Ann is an architect, writer, and educator. Believing in the vital exchange between ideas and architecture, thought and action, she has founded her practice on both commissioned work and theoretical projects. Produced independently, and in previous partnership with Guillaume Jullian de la Fuente, her portfolio exhibits a thoroughness of approach -- straightforward and optimistic, yet sophisticated and elegant. Exhibited and published extensively, her work has developed a reputation for the manner in which it poeticizes the intersection between landscape, architecture, culture and technology.

Ann obtained her bachelor of architecture degree from Cornell in 1979 and her master of architecture from Princeton in 1983. In between, she served her professional apprenticeship in Chicago where the craft and technology of building fused with her design and theoretical interests. In the mid eighties, she opened her first professional office in Los Angeles and, after three years in practice there, returned to the east coast where she taught and pract iced at Cornell and MIT for fourteen years. Since 2007, she has been the Director of the Knowlton School of Architecture at the Ohio State University.
═══
Task requirements> Resume the biography of the architect Ann after its final sentence and extend it with further prose. The entries that come next were drawn from an unrelated source.

Raw data>
═══
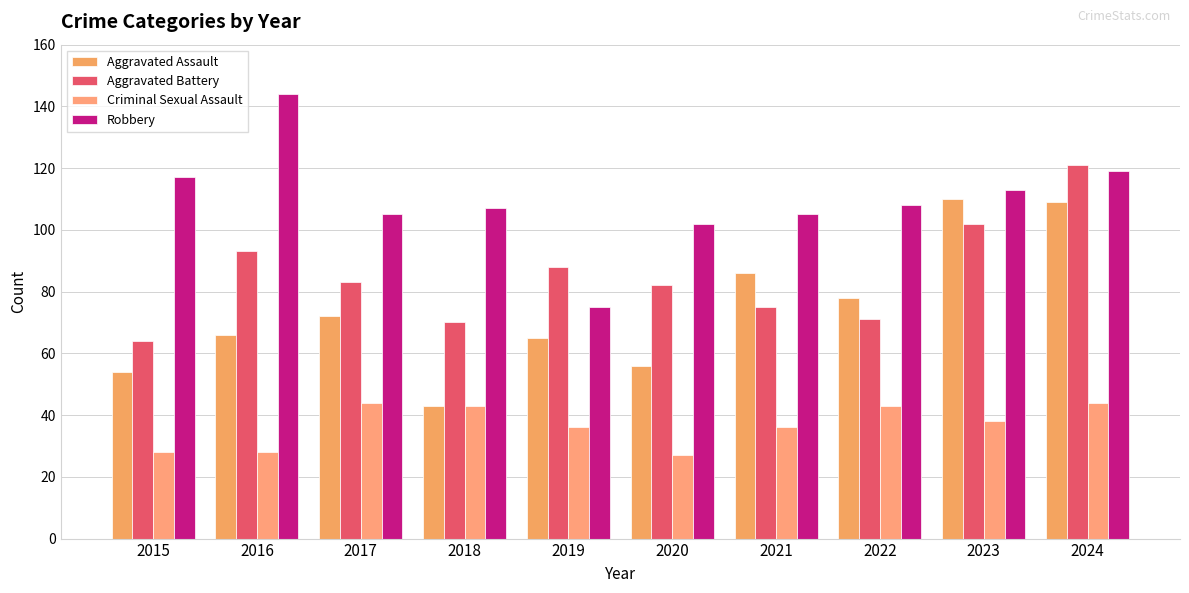

Reading left to right, what are all the values shown in this chart?

Aggravated Assault: 54	66	72	43	65	56	86	78	110	109
Aggravated Battery: 64	93	83	70	88	82	75	71	102	121
Criminal Sexual Assault: 28	28	44	43	36	27	36	43	38	44
Robbery: 117	144	105	107	75	102	105	108	113	119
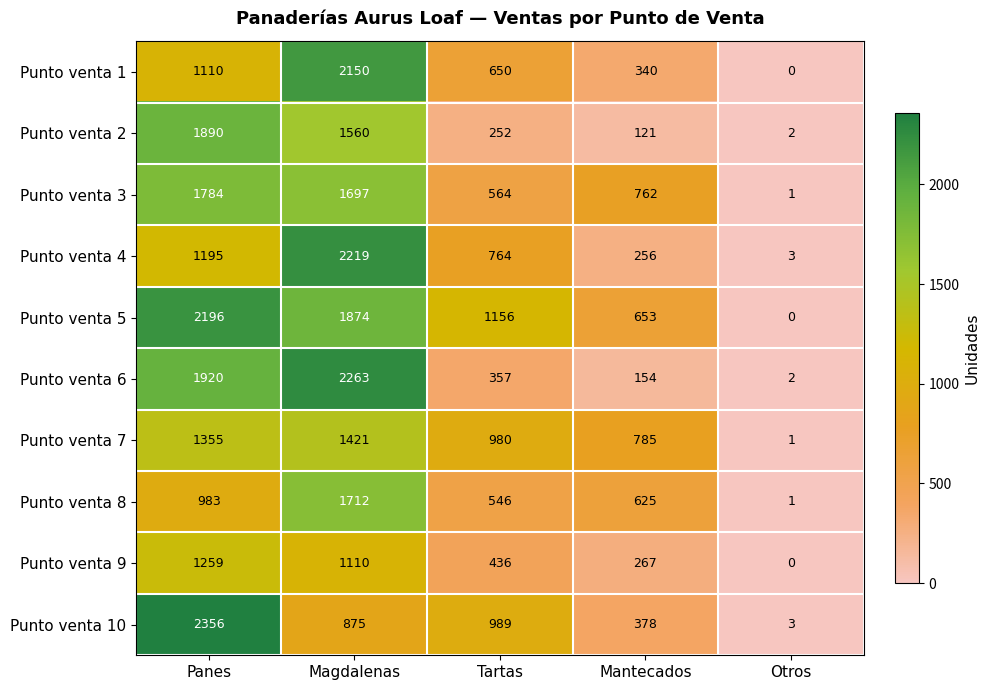

What is the difference between the second highest and second lowest values in the Punto venta 6 series?

1766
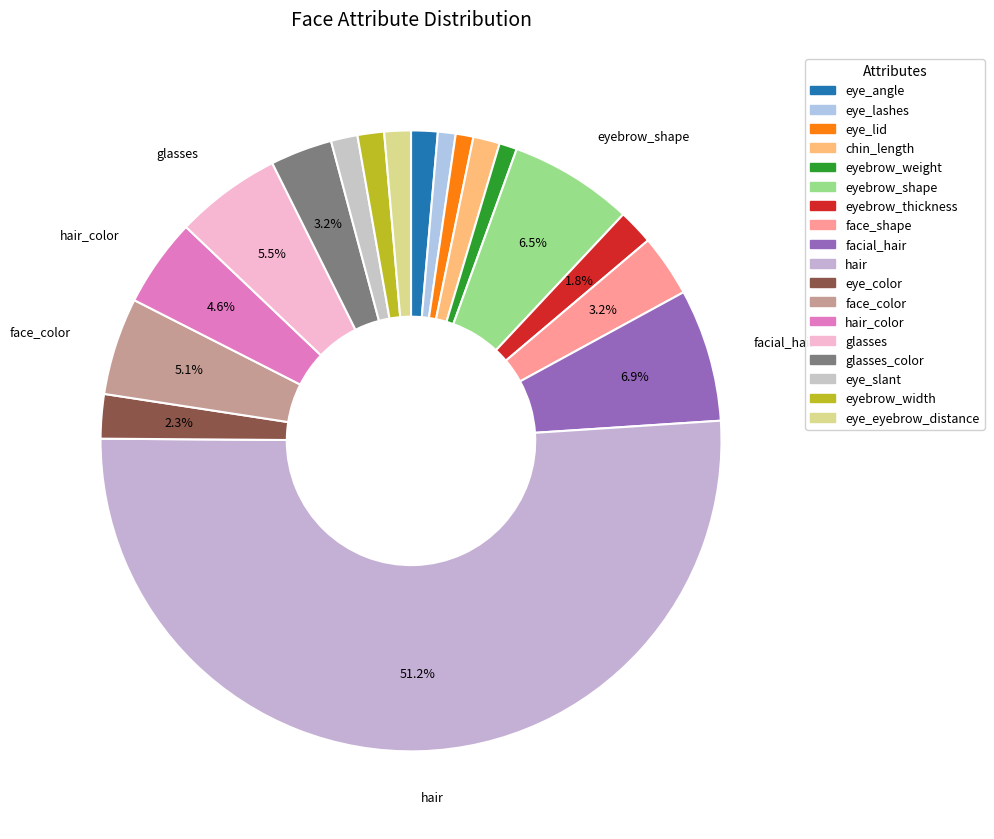

Which category has the smallest portion of the pie?

eye_lashes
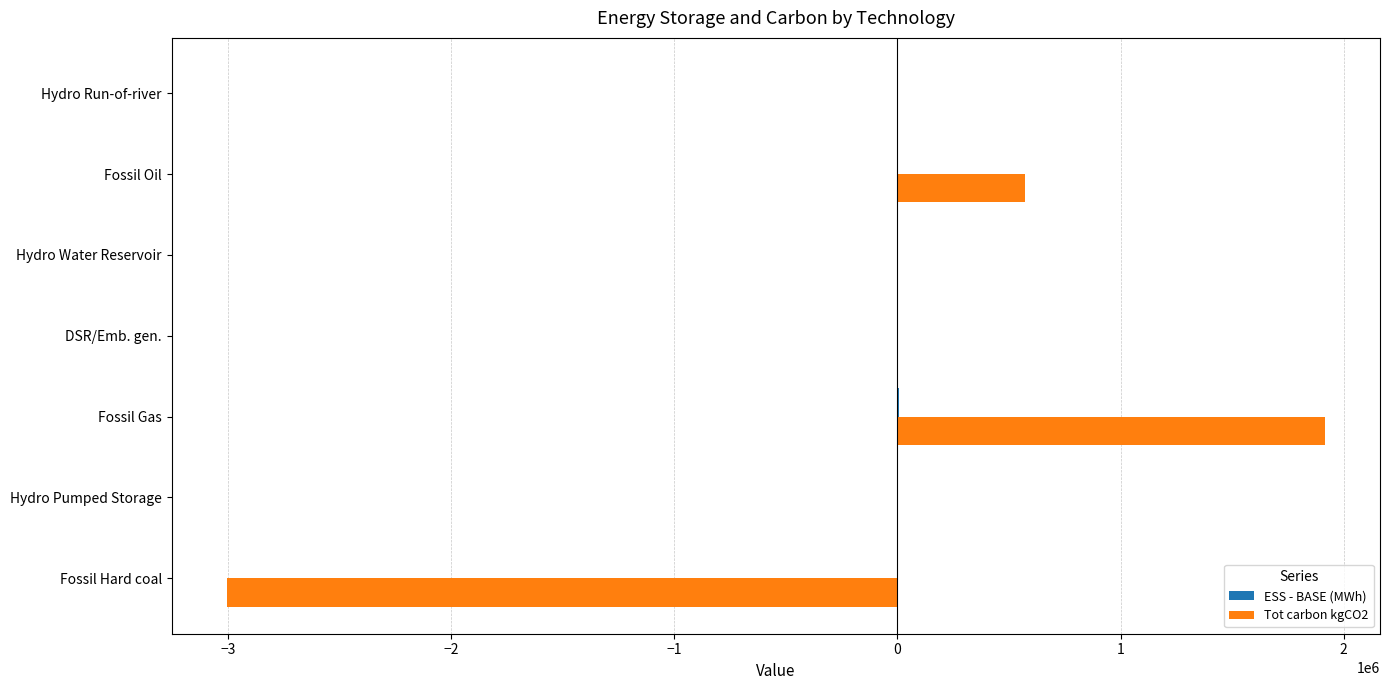

Is it true that Tot carbon kgCO2 equals 2518954.0 at DSR/Emb. gen.?

False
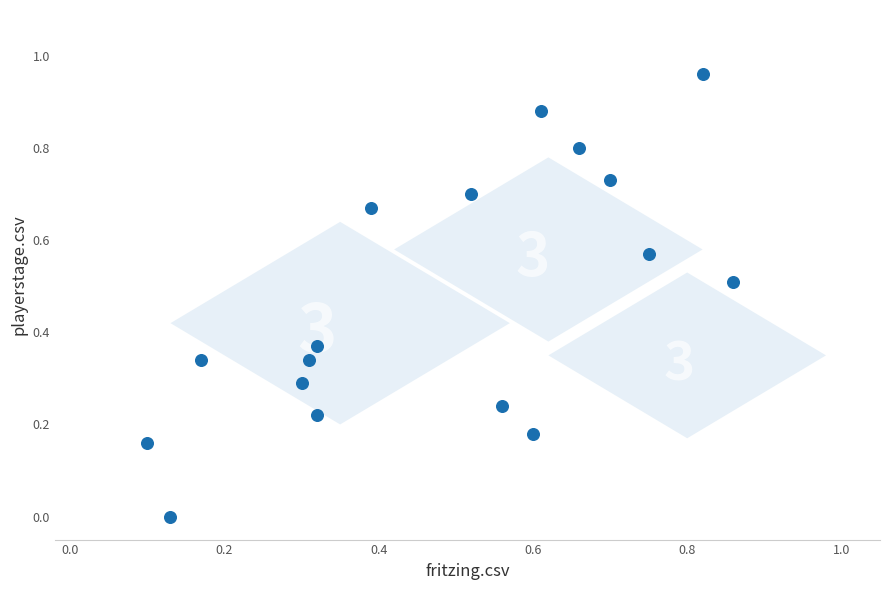

What is the range of X values (max minus min)?

0.8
═══
Task response>
Portfolio projects of note include: Campus Design and first buildings for the Asian University for Women, Chittagong, Bangladesh; house for Dr. Carl Sagan and Ann Druyan, Ithaca; award winning bioclimatic house, Tenerife; several competition prizes and awards (Palos Verdes Art Center, Hotel in Nahuel Huapi Park, Argentina, Jyväskylä Music and Art Center, Finland, Little Bighorn Indian Memorial, Montana, Church and Community Center for the Diocese of Rome, Prototypical Head Start facility, New Congress Hall for Valparaíso, Chile). She has several books, and numerous articles, most recently: Games for Shanghai on the use of game design in design studios, and Innovation Ecotones,’ a paper for an innovative model for education.

She is a regular speaker in many venues, and has strong ties to South America where she has worked for over twenty years, to Asia through Bangladesh, India, China and Singapore, and to Europe. Ann and her late husband, Guillaume Jullian de la Fuente, have one daughter Marianne who this autumn will enter the Integrated Science Program at Princeton.